I am looking for a way to push alerts and their state back into Influx (different db). From this DB I would be able to see a timeline of the tasks alert states and build some dashboards around them.
I tried to do something as follows:
> data_combined
> |alert()
> .stateChangesOnly()
> .message(string(alert_header) + '
> Host \'{{ index .Tags "host" }}\'
> Normalized \'load5\' is at an average of {{ index .Fields "_value_normalized" | printf "%0.2f" }} over a window of ' +string(system_load5_window_period)+ '
> Expecting < {{ if eq .Level "CRITICAL" }}' + string(system_load5_critical_level) + '{{ else }}' + string(system_load5_warn_level) + '{{ end }}
> Raw load5 average is {{ index .Fields "_mean" | printf "%0.2f" }} over {{ index .Fields "_n_cpus"}} cpus
> <' + string(system_load5_graph_url) + '|Grafana>')
> .warn(lambda: "_value_normalized" > system_load5_warn_level)
> .crit(lambda: "_value_normalized" > system_load5_critical_level)
> .slack()
> .channel(slack_channel)
> |log()
> |influxDBOut()
> .database('ops_alerts')
> .retentionPolicy('default')
> .measurement('{{.TaskName}}')
> .tag('stack', stack)
> .tag('deployment', deployment)
> .tag('state', '{{.Level}}')
A few issues with my approach specifically around the usage of the influxDBOut() node…
- I would get all the data points the AlertNode has, which I don’t really care about. I think eval() could filter them out for me.
- The “{{.TaskName}}” for .measurement attribute is not expanded, it ends up in DB verbatim.
- This uses tags but I would prefer to a field, show the “state” i.e. current alert node level to be an integer, as this is easier to graph. I tried few things with lamba, but it looks like “.Level” is only present in the context of a .message
Anyone have any ideas on how to do this?
Thanks

* [Aim of the task]: In the forum post about storing alert states in InfluxDB, take the part that opens with the words containing "A few issues" and closes with "out for me.", and write it out again with "AlertNode" swapped for "alert node".

* [Data shown]:

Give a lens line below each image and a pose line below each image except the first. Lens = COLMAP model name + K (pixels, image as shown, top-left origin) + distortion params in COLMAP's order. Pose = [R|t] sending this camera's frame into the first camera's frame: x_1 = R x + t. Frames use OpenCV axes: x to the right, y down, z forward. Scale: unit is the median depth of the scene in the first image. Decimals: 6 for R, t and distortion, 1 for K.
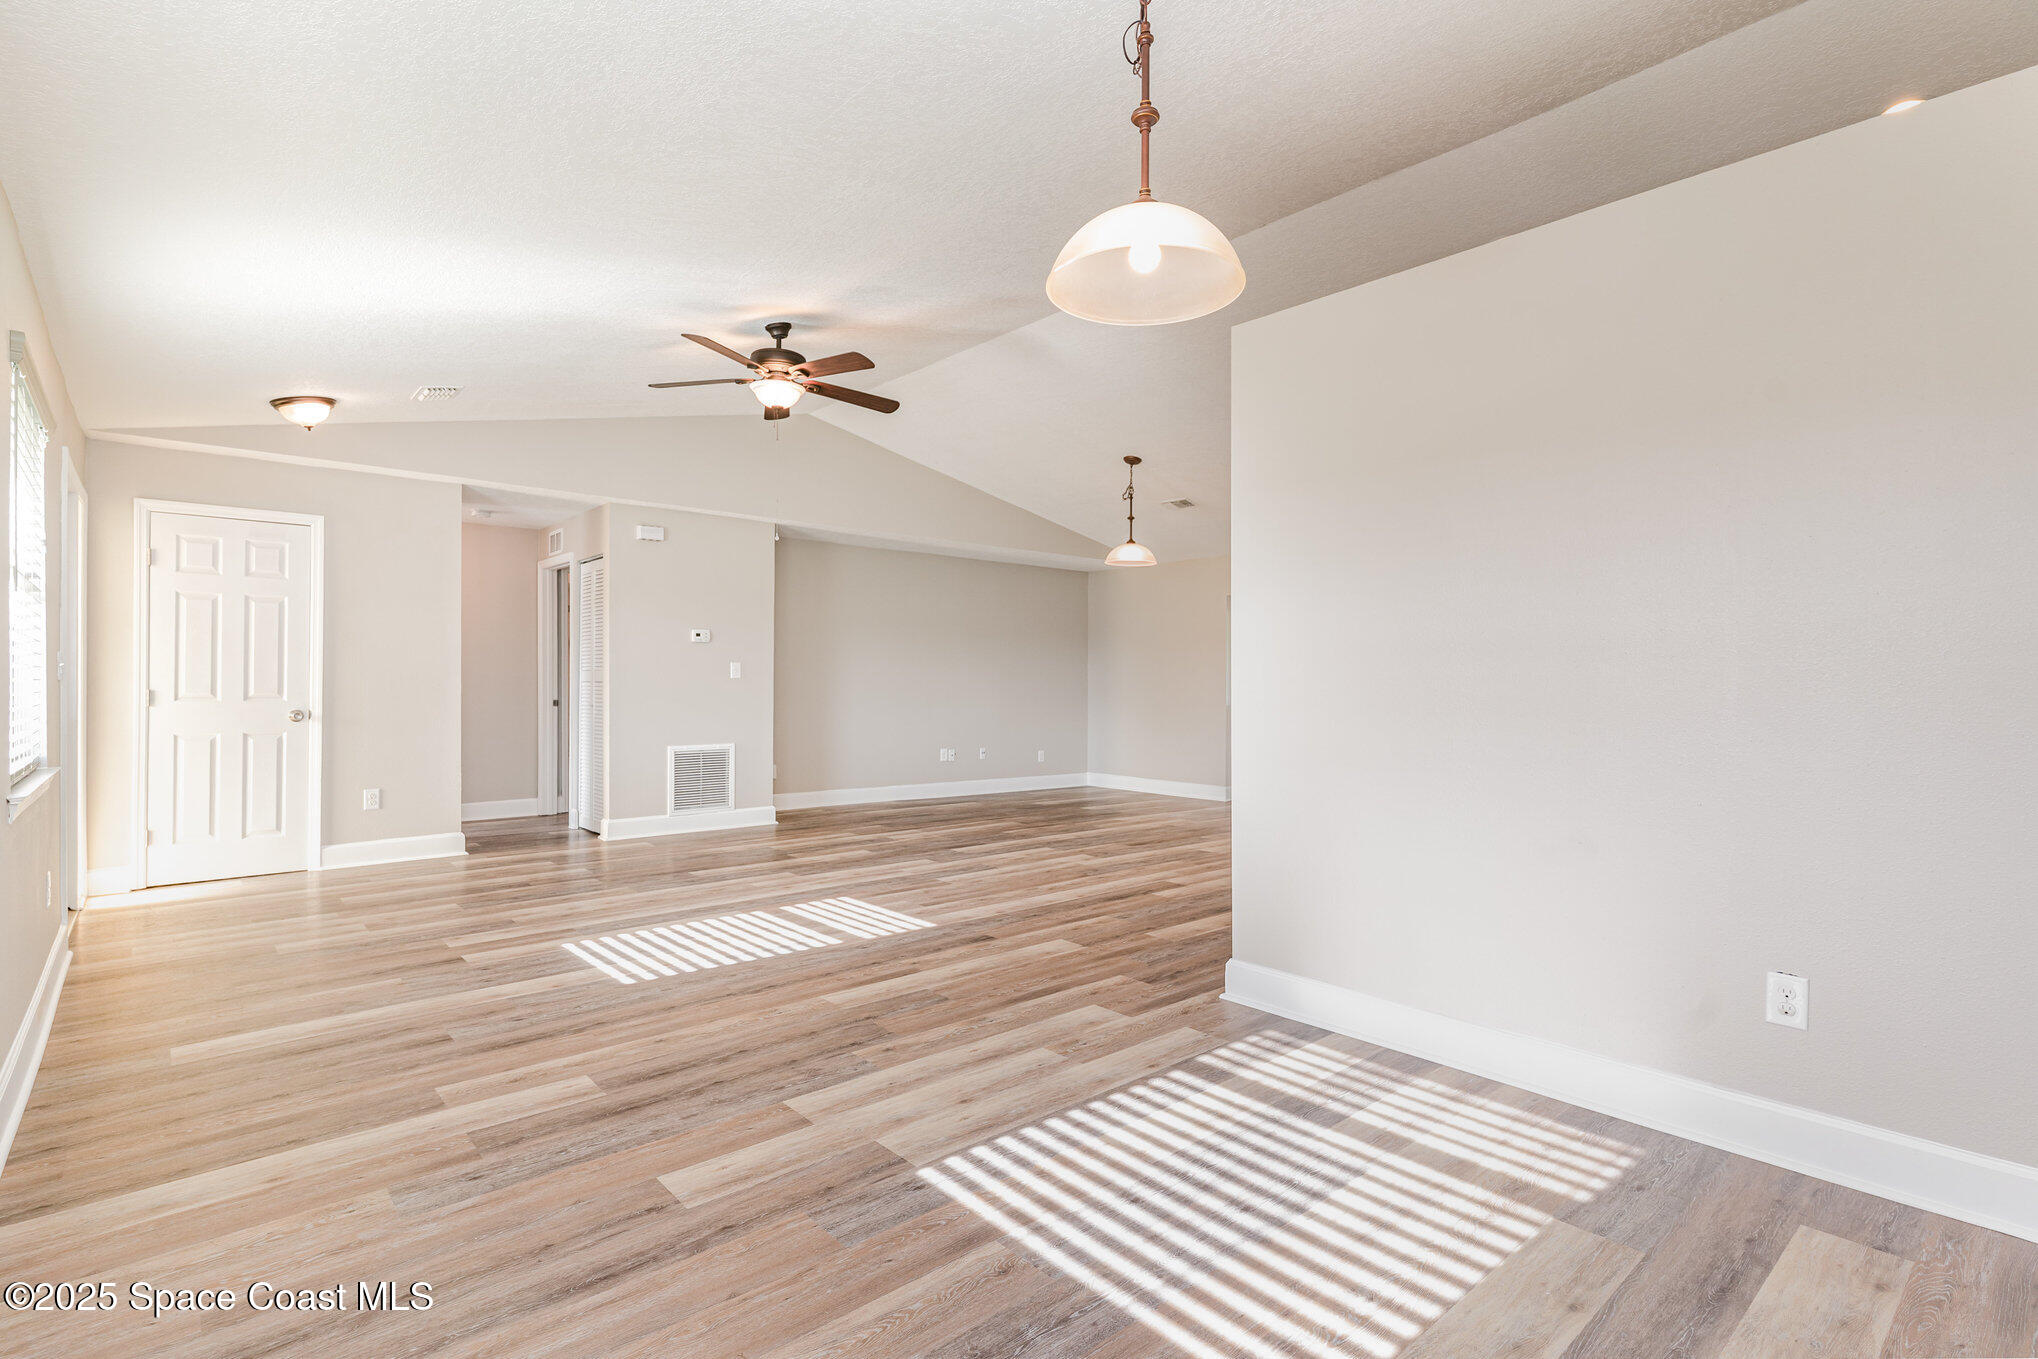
lens RADIAL K [[970.5, 0, 1018.6], [0, 970.5, 684.3], [0, 0, 1]] dist [0.007610, -0.001259]
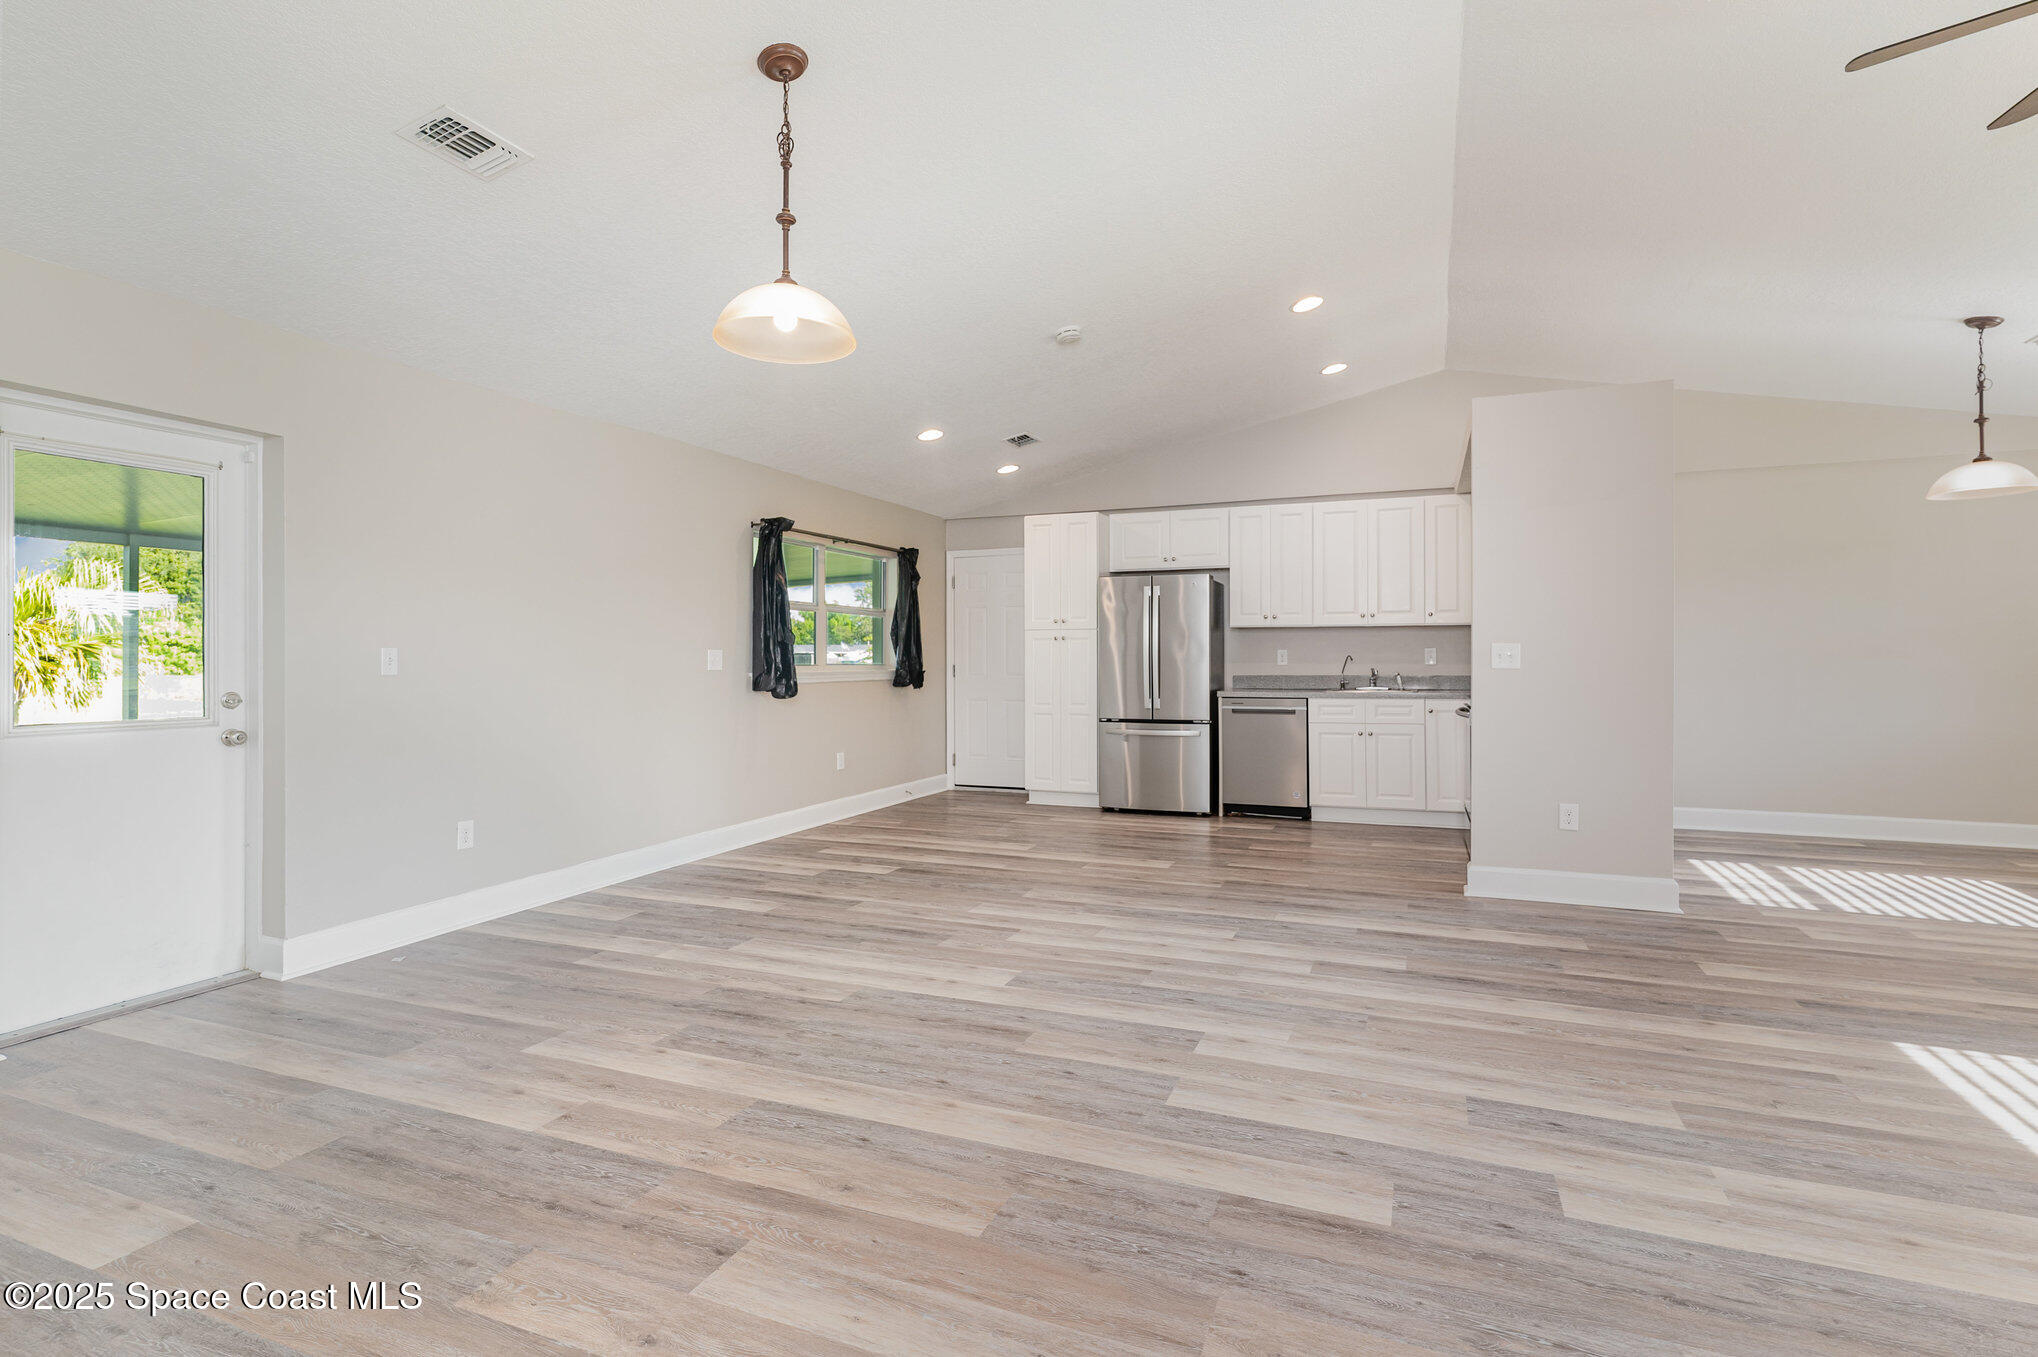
lens RADIAL K [[970.5, 0, 1016.0], [0, 970.5, 649.7], [0, 0, 1]] dist [0.007610, -0.001259]
pose [[-0.442611, 0.008488, 0.896673, -0.413354], [0.004102, 0.999964, -0.007441, -0.006557], [-0.896704, 0.000385, -0.442630, 1.774355]]
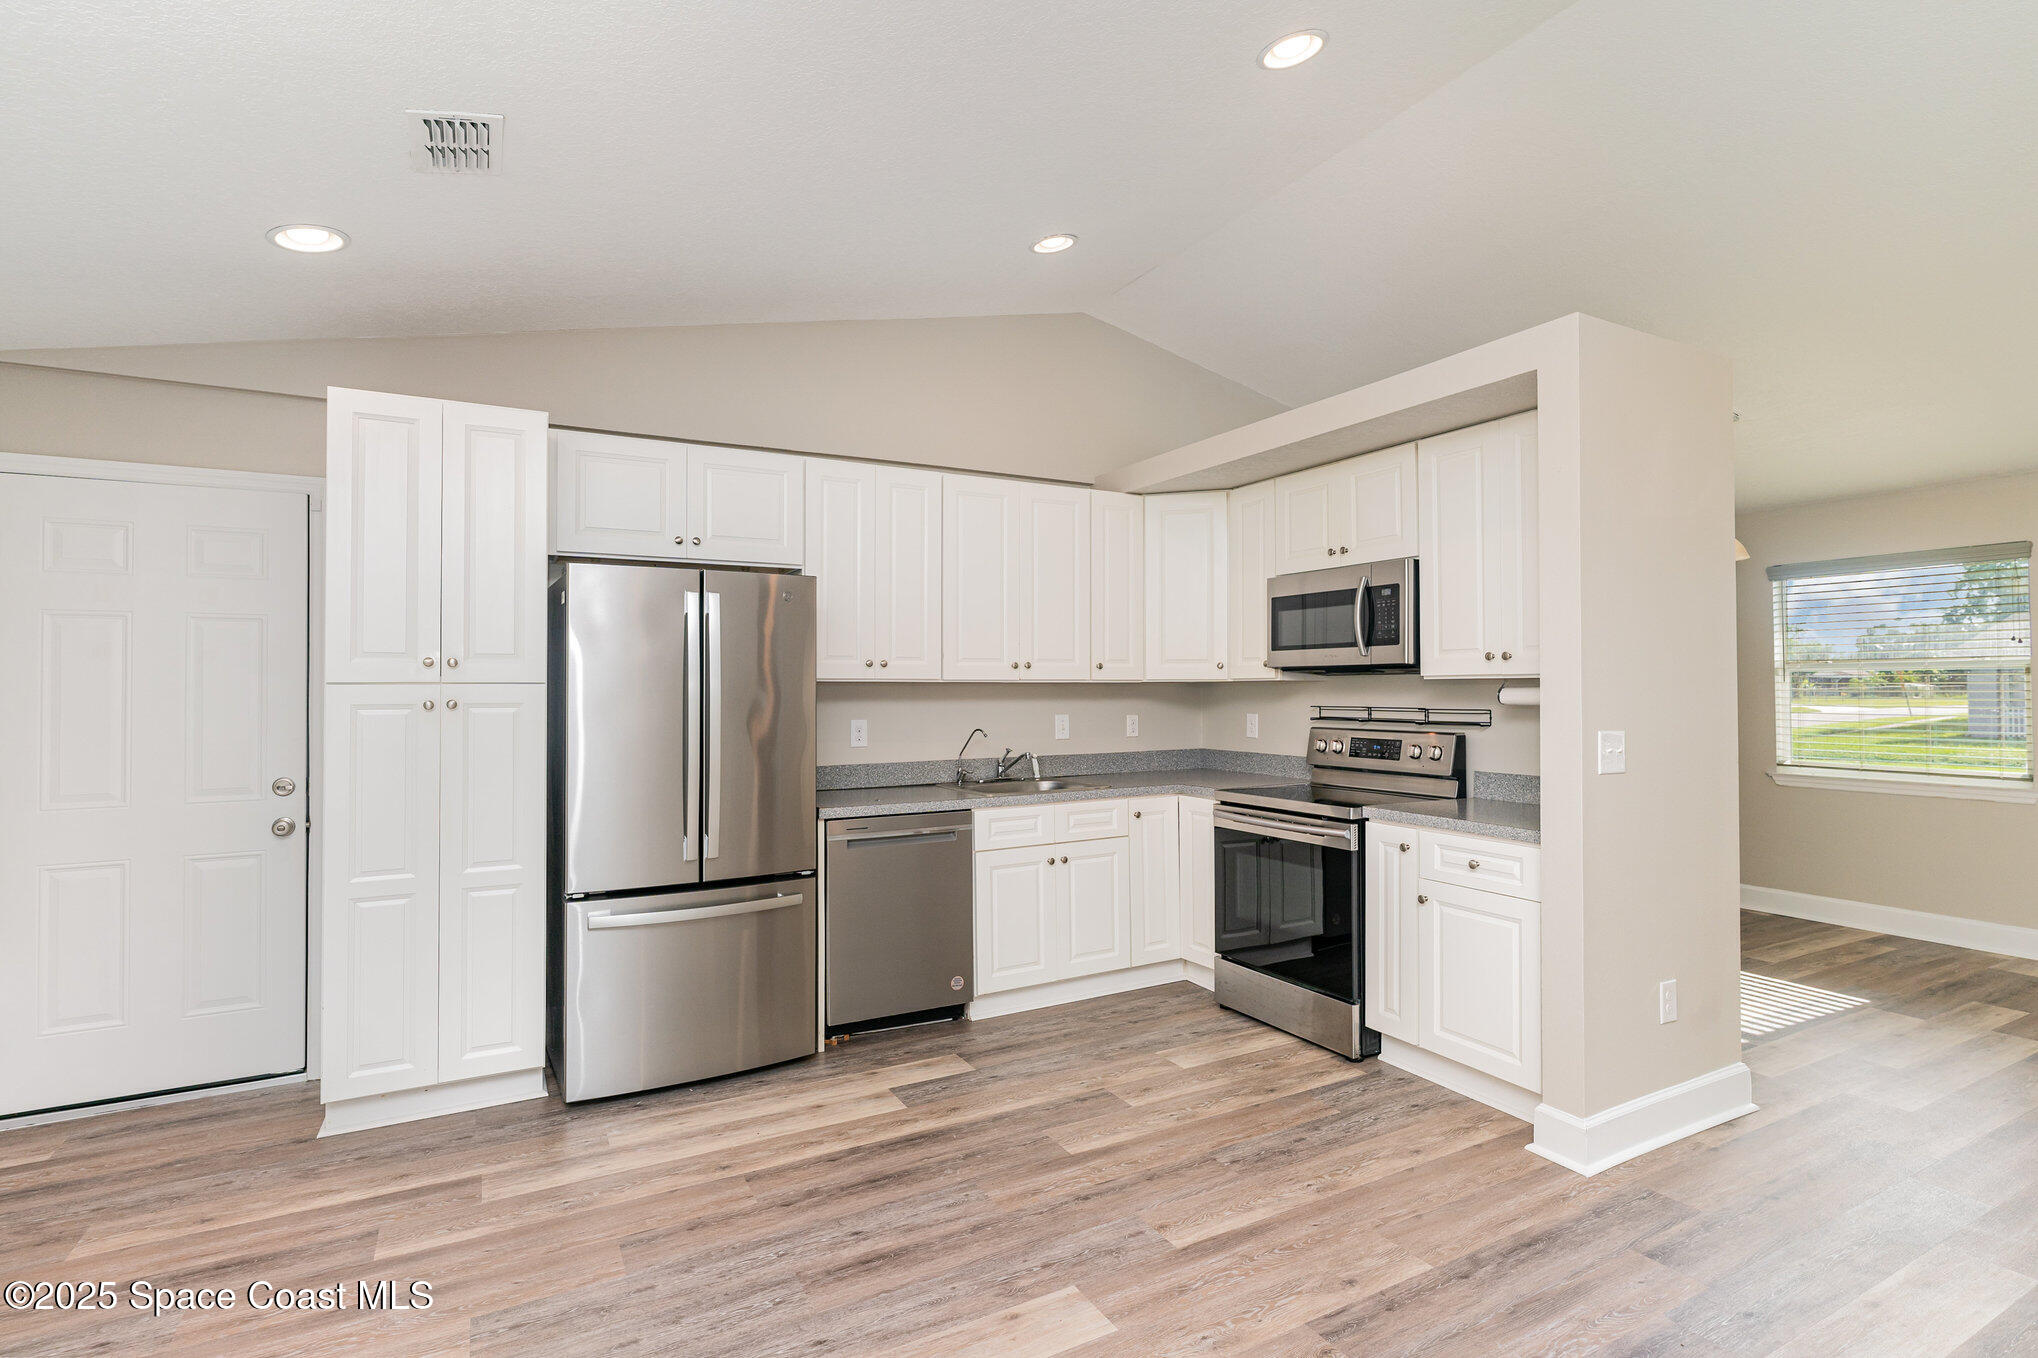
lens RADIAL K [[975.9, 0, 1027.8], [0, 975.9, 669.5], [0, 0, 1]] dist [-0.006351, 0.002097]
pose [[-0.978141, 0.008169, 0.207780, 0.509951], [0.004281, 0.999807, -0.019155, -0.047642], [-0.207897, -0.017847, -0.977988, 1.539934]]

* [Exercise response]:
A few issues with my approach specifically around the usage of the influxDBOut() node…
- I would get all the data points the alert node has, which I don’t really care about. I think eval() could filter them out for me.